Chameleons changed colours, Anoles climbed the screens and ballooned their throats like tiny bright orange spinnakers.  All of the lizards "pumped" their upper bodies up and down - did push-ups - to declare their territory, proclaiming "I AM!". 
 
 The male lion lizards were chubbier  than their girl friends and would mate fearlessly in the sun, regardless of oglers.  The local boys made a lizard snare from the long central rib of a fresh palm-frond - machete-hacked from nearest bearing coconut palm - a slip knot loop on the end - and they would reach far ahead of the curly tails with the long frond and catch the lizards around the neck and watch the lizards dancing on the snare and then let them go.
 
Green Anoles Mating
 
 I supplied lizard food inside my house. The plats du jour that the lizards enjoyed were cockroaches.  People would ask "how can you stand lizards in your house?" 
 
 And I said they were great bug-eaters! In the morning I would find only the pale brown transparent wings and tiny black twiggish legs and feet of a large flying Caribbean tropical cockroach (also called Palmetto Bug in South Carolina) on the floor. The roaches came in adult and teen-ager sizes, and fortunately the lizards made short shrift of them.
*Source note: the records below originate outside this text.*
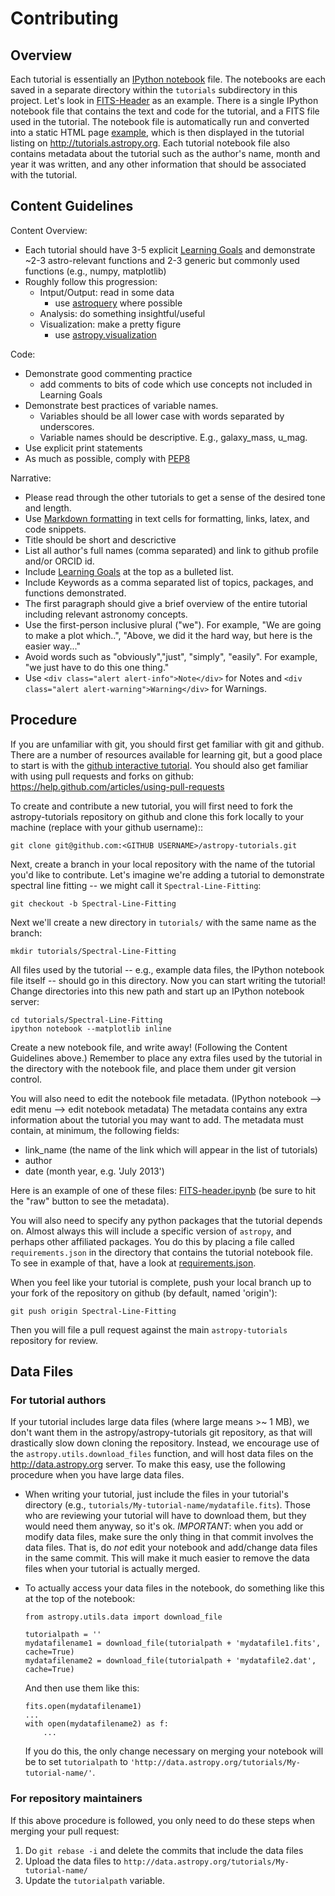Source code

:Contributing
============

Overview
--------

Each tutorial is essentially an [IPython notebook](http://ipython.org/notebook.html)
file. The notebooks are each saved in a separate directory within the `tutorials`
subdirectory in this project. Let's look in [FITS-Header](https://github.com/astropy/astropy-tutorials/tree/master/tutorials/FITS-header/)
as an example. There is a single IPython notebook file that contains the text
and code for the tutorial, and a FITS file used in the tutorial. The notebook
file is automatically run and converted into a static HTML page [example](http://tutorials.astropy.org/FITS-header.html), which is then displayed in
the tutorial listing on http://tutorials.astropy.org. Each tutorial notebook
file also contains metadata about the tutorial such as the author's name, month
and year it was written, and any other information that should be associated
with the tutorial.

Content Guidelines
--------
Content Overview:
- Each tutorial should have 3-5 explicit [Learning Goals](http://tll.mit.edu/help/intended-learning-outcomes)  and demonstrate ~2-3 astro-relevant functions and 2-3 generic but commonly used functions (e.g., numpy, matplotlib)  
- Roughly follow this progression:
  - Intput/Output: read in some data 
    - use [astroquery](https://astroquery.readthedocs.io/en/latest/) where possible
  - Analysis: do something insightful/useful 
  - Visualization: make a pretty figure
    - use [astropy.visualization](http://docs.astropy.org/en/stable/visualization/) 
    
Code:
- Demonstrate good commenting practice
  - add comments to bits of code which use concepts not included in Learning Goals
- Demonstrate best practices of variable names. 
   - Variables should be all lower case with words separated by underscores.
   - Variable names should be descriptive. E.g., galaxy_mass, u_mag.
- Use explicit print statements
- As much as possible, comply with [PEP8](https://www.python.org/dev/peps/pep-0008/)

Narrative:
- Please read through the other tutorials to get a sense of the desired tone and length. 
- Use [Markdown formatting](http://jupyter-notebook.readthedocs.io/en/latest/examples/Notebook/Working%20With%20Markdown%20Cells.html) in text cells for formatting, links, latex, and code snippets. 
- Title should be short and descrictive
- List all author's full names (comma separated) and link to github profile and/or ORCID id.
- Include [Learning Goals](http://tll.mit.edu/help/intended-learning-outcomes) at the top as a bulleted list.
- Include Keywords as a comma separated list of topics, packages, and functions demonstrated.
- The first paragraph should give a brief overview of the entire tutorial including relevant astronomy concepts.
- Use the first-person inclusive plural ("we"). For example, "We are going to make a plot which..", "Above, we did it the hard way, but here is the easier  way..."
- Avoid words such as "obviously","just", "simply", "easily". For example, "we just have to do this one thing."
- Use `<div class="alert alert-info">Note</div>` for Notes and `<div class="alert alert-warning">Warning</div>` for Warnings.


Procedure
---------

If you are unfamiliar with git, you should first get familiar with git and
github. There are a number of resources available for learning git, but a good
place to start is with the [github interactive tutorial](http://try.github.io/).
You should also get familiar with using pull requests and forks on github:
https://help.github.com/articles/using-pull-requests

To create and contribute a new tutorial, you will first need to fork the
astropy-tutorials repository on github and clone this fork locally to your
machine (replace <GITHUB USERNAME> with your github username)::

    git clone git@github.com:<GITHUB USERNAME>/astropy-tutorials.git

Next, create a branch in your local repository with the name of the tutorial
you'd like to contribute. Let's imagine we're adding a tutorial to demonstrate
spectral line fitting -- we might call it `Spectral-Line-Fitting`:

    git checkout -b Spectral-Line-Fitting

Next we'll create a new directory in `tutorials/` with the same name as the
branch:

    mkdir tutorials/Spectral-Line-Fitting

All files used by the tutorial -- e.g., example data files, the IPython
notebook file itself -- should go in this directory. Now you can start writing
the tutorial! Change directories into this new path and start up an
IPython notebook server:

    cd tutorials/Spectral-Line-Fitting
    ipython notebook --matplotlib inline

Create a new notebook file, and write away! (Following the Content Guidelines above.)
Remember to place any extra files
used by the tutorial in the directory with the notebook file, and place them
under git version control.

You will also need to edit the notebook file metadata.
(IPython notebook --> edit menu --> edit notebook metadata)
The metadata contains any extra information about the tutorial you may want to add.
The metadata must contain, at minimum, the following fields:

- link_name (the name of the link which will appear in the list of tutorials)
- author
- date (month year, e.g. 'July 2013')

Here is an example of one of these files: [FITS-header.ipynb](https://github.com/astropy/astropy-tutorials/blob/master/tutorials/FITS-header/FITS-header.ipynb) (be sure to hit the "raw" button to see the metadata).

You will also need to specify any python packages that the tutorial depends on.
Almost always this will include a specific version of `astropy`, and perhaps other affiliated packages.
You do this by placing a file called `requirements.json` in the directory that contains the tutorial notebook file.
To see in example of that, have a look at [requirements.json](https://github.com/astropy/astropy-tutorials/blob/master/tutorials/FITS-header/requirements.json).

When you feel like your tutorial is complete, push your local branch up to your
fork of the repository on github (by default, named 'origin'):

    git push origin Spectral-Line-Fitting

Then you will file a pull request against the main `astropy-tutorials`
repository for review.


Data Files
----------

### For tutorial authors

If your tutorial includes large data files (where large means >~ 1 MB), we
don't want them in the astropy/astropy-tutorials git repository, as that will
drastically slow down cloning the repository.  Instead, we encourage use of the
`astropy.utils.download_files` function, and will host data files on the
http://data.astropy.org server.  To make this easy, use the following procedure
when you have large data files.

* When writing your tutorial, just include the files in your tutorial's
  directory (e.g., ``tutorials/My-tutorial-name/mydatafile.fits``).  Those who
  are reviewing your tutorial will have to download them, but they would need
  them anyway, so it's ok. _IMPORTANT_: when you add or modify data files, make
  sure the only thing in that commit involves the data files.  That is, do
  _not_ edit your notebook and add/change data files in the same commit.  This
  will make it much easier to remove the data files when your tutorial is
  actually merged.

* To actually access your data files in the notebook, do something like this at
  the top of the notebook:

      from astropy.utils.data import download_file

      tutorialpath = ''
      mydatafilename1 = download_file(tutorialpath + 'mydatafile1.fits', cache=True)
      mydatafilename2 = download_file(tutorialpath + 'mydatafile2.dat', cache=True)

  And then use them like this:

      fits.open(mydatafilename1)
      ...
      with open(mydatafilename2) as f:
          ...

  If you do this, the only change necessary on merging your notebook will be to
  set `tutorialpath` to
  ``'http://data.astropy.org/tutorials/My-tutorial-name/'``.


### For repository maintainers

If this above procedure is followed, you only need to do these steps when merging your pull request:

1. Do ``git rebase -i`` and delete the commits that include the data files
2. Upload the data files to ``http://data.astropy.org/tutorials/My-tutorial-name/``
3. Update the `tutorialpath` variable.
Green iguanas were outliers, bad guys, invasive and large and long and immigrants from some other island, but Rock iguanas (grey) and a few Blue Iguanas (endangered and endemic only in the Cayman Islands), were homeys, good guys. All the iguanas enjoyed basking in the sun, stretching out on the hot macadam roads, and alas tourists and locals ran them over in their trucks and  cars and left them for road pizza.  Huge buzzards - turkey vultures -  gathered like old clubmen and feasted on whatever had been mashed by such careless drivers.
 
Blue Iguana
 
 Once, I spotted an anole on my windshield,an adventurous soul nestled next to the window-wiper, and I drove to the bank, to the market, to the Post Office and stopped for a take-out fish-dinner at Star Island restaurant, and that lizard just leaped off the windshield when we got home, and she must have had traveling tales like Eudora Welty to tell all her friends.

 I wasn't the only amphibian/reptile amateur on the island - a friend of mine had a Hickatee (fresh-water and land turtle) who answered to the name of YO...  In addition to lizards, I love frogs,but my frog-lover story is for another time.